▸ TASK STATEMENT: Write out the lines below verbatim, starting at the first line and ending at the line containing "scientific name: Dussia sp.", with both ends included.

··· EXCERPTED RECORDS ···

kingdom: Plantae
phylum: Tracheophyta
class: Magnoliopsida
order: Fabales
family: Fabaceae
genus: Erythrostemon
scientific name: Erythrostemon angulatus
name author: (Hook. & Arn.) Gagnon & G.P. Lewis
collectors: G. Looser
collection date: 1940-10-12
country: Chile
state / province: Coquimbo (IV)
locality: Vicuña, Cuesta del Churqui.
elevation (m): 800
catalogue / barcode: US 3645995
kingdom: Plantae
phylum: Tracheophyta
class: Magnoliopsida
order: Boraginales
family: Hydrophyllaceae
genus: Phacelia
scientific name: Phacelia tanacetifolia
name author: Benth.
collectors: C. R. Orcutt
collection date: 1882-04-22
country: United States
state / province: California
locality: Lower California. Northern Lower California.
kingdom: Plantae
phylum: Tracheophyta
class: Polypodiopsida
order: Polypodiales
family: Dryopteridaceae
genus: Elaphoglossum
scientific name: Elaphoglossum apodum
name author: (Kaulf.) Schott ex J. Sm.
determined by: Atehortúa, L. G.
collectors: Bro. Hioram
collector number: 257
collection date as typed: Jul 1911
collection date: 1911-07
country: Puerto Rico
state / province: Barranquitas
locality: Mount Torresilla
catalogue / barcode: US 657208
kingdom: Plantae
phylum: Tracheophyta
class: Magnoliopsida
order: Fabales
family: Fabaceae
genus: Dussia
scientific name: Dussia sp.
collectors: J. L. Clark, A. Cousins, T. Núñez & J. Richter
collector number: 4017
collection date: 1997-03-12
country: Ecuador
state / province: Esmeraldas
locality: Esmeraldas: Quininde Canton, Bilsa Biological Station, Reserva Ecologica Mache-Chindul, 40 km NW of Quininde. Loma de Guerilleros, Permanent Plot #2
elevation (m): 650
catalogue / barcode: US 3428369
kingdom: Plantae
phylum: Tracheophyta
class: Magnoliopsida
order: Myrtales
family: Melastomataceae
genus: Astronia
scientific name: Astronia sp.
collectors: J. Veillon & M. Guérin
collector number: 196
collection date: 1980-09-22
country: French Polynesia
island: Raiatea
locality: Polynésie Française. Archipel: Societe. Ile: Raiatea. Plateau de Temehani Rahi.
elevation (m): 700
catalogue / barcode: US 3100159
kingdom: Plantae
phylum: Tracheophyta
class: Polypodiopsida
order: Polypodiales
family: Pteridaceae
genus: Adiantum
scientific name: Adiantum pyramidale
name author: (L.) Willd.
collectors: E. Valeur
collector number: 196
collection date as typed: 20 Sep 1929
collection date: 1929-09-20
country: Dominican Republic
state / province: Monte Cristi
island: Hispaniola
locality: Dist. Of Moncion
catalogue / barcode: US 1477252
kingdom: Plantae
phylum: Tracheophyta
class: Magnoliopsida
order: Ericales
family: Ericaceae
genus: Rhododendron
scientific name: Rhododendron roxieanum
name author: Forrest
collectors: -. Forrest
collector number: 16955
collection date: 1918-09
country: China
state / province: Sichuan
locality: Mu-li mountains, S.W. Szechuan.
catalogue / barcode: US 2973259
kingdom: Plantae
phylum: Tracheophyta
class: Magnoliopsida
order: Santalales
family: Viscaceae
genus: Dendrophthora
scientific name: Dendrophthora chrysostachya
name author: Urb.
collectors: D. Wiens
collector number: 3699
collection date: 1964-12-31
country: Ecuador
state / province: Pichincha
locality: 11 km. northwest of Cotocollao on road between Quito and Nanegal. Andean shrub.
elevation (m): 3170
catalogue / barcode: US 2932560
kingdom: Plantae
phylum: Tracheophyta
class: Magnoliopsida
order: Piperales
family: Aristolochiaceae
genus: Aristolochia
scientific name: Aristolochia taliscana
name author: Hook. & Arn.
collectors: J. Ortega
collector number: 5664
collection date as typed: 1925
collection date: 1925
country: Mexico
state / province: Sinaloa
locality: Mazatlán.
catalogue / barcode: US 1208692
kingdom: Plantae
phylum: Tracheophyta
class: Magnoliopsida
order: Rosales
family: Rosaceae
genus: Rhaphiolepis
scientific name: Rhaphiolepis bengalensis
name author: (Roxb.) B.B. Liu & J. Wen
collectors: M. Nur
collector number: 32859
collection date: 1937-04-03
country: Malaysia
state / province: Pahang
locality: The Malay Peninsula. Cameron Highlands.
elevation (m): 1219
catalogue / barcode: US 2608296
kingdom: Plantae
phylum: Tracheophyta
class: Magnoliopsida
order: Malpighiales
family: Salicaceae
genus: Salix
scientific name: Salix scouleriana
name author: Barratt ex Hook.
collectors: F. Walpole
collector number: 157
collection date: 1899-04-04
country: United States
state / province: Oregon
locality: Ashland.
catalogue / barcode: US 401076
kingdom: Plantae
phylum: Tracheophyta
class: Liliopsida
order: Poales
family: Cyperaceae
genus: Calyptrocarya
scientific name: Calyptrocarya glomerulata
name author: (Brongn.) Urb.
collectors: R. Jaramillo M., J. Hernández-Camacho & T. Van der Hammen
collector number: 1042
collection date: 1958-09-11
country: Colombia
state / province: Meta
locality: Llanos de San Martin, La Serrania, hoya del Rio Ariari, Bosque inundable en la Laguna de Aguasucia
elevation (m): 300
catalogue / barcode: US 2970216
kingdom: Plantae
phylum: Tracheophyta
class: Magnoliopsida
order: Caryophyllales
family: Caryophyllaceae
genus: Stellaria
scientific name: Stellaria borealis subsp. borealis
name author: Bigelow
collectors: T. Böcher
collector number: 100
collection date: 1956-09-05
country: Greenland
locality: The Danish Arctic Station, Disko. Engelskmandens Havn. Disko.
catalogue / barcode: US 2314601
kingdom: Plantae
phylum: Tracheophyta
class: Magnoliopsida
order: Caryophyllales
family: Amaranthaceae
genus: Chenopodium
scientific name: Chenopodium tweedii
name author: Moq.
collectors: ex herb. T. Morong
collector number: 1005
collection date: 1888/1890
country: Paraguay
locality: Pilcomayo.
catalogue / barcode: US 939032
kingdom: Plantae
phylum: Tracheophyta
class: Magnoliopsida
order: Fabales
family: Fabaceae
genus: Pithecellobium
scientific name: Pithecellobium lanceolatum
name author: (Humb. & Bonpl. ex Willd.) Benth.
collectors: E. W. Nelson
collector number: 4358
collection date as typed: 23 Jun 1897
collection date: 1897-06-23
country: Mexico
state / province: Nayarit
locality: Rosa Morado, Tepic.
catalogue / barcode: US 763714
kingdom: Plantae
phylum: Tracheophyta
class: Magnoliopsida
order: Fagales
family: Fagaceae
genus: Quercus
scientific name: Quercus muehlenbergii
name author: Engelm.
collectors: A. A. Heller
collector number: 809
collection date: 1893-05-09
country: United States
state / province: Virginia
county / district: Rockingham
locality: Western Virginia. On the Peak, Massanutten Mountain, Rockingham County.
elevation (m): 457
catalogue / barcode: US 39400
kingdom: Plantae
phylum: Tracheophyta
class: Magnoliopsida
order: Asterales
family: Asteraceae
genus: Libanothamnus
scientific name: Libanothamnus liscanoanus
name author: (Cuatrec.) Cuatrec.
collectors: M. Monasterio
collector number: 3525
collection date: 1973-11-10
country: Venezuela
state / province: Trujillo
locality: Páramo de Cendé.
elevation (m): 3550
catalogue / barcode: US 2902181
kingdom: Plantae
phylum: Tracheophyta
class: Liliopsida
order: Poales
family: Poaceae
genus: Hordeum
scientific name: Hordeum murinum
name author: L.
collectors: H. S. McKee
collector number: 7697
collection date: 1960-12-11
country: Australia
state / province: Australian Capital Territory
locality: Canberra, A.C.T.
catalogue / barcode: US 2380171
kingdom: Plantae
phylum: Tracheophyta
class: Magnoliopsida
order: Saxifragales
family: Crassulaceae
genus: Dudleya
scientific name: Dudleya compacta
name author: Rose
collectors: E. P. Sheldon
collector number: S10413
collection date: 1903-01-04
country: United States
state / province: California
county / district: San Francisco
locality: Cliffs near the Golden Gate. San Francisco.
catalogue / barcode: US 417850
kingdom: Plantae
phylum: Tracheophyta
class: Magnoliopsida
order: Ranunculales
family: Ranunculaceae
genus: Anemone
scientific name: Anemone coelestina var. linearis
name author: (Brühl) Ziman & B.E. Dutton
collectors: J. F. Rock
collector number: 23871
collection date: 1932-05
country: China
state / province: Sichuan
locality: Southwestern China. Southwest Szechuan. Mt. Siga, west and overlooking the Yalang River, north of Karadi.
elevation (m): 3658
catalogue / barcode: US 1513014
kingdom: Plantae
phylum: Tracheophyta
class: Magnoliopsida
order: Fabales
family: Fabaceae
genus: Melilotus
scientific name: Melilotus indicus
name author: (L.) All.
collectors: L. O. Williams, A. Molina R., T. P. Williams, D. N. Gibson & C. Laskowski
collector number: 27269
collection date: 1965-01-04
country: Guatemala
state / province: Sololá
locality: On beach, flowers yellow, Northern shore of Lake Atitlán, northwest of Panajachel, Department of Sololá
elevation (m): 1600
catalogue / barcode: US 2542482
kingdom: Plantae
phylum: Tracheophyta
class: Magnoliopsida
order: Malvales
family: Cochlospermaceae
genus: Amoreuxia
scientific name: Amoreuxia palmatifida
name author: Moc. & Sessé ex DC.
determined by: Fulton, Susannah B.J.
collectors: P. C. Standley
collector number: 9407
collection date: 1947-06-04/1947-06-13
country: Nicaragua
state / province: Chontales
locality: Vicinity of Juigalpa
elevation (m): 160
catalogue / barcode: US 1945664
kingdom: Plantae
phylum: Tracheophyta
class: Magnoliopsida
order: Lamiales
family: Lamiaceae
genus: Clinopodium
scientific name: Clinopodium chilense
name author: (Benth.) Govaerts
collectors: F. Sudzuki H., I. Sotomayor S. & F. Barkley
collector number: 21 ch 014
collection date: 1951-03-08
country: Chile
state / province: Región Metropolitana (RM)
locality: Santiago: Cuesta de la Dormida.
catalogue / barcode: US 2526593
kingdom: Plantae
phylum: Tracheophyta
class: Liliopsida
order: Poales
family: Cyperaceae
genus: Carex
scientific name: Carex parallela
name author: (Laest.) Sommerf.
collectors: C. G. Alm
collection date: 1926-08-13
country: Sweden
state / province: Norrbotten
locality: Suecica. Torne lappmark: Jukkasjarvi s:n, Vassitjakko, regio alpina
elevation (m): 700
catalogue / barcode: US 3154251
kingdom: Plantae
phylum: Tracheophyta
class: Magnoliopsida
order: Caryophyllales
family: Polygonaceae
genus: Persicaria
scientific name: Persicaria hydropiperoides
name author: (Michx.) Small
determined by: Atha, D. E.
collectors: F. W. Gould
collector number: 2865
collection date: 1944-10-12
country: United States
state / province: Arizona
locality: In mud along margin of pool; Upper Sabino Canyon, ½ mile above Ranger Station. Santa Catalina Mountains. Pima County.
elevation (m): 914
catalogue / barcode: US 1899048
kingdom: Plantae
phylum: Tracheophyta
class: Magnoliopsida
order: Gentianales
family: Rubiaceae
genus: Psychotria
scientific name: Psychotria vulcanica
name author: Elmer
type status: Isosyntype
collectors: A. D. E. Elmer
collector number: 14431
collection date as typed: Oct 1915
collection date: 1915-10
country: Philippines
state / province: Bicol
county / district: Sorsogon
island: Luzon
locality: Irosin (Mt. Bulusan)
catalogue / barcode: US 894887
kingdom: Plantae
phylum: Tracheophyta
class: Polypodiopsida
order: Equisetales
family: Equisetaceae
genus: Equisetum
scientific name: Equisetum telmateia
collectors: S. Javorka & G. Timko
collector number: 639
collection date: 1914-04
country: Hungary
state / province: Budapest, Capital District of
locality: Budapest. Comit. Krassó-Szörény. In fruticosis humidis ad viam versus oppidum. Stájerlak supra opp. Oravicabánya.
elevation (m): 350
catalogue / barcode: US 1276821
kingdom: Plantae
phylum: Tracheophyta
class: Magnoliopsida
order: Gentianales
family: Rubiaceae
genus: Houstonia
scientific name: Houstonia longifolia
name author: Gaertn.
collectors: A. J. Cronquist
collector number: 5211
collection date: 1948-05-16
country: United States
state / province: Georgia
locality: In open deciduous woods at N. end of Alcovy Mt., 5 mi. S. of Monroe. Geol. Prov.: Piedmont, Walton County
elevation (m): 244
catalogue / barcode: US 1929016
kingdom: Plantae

···

▸ RESPONSE TO THE TASK:
kingdom: Plantae
phylum: Tracheophyta
class: Magnoliopsida
order: Fabales
family: Fabaceae
genus: Erythrostemon
scientific name: Erythrostemon angulatus
name author: (Hook. & Arn.) Gagnon & G.P. Lewis
collectors: G. Looser
collection date: 1940-10-12
country: Chile
state / province: Coquimbo (IV)
locality: Vicuña, Cuesta del Churqui.
elevation (m): 800
catalogue / barcode: US 3645995
kingdom: Plantae
phylum: Tracheophyta
class: Magnoliopsida
order: Boraginales
family: Hydrophyllaceae
genus: Phacelia
scientific name: Phacelia tanacetifolia
name author: Benth.
collectors: C. R. Orcutt
collection date: 1882-04-22
country: United States
state / province: California
locality: Lower California. Northern Lower California.
kingdom: Plantae
phylum: Tracheophyta
class: Polypodiopsida
order: Polypodiales
family: Dryopteridaceae
genus: Elaphoglossum
scientific name: Elaphoglossum apodum
name author: (Kaulf.) Schott ex J. Sm.
determined by: Atehortúa, L. G.
collectors: Bro. Hioram
collector number: 257
collection date as typed: Jul 1911
collection date: 1911-07
country: Puerto Rico
state / province: Barranquitas
locality: Mount Torresilla
catalogue / barcode: US 657208
kingdom: Plantae
phylum: Tracheophyta
class: Magnoliopsida
order: Fabales
family: Fabaceae
genus: Dussia
scientific name: Dussia sp.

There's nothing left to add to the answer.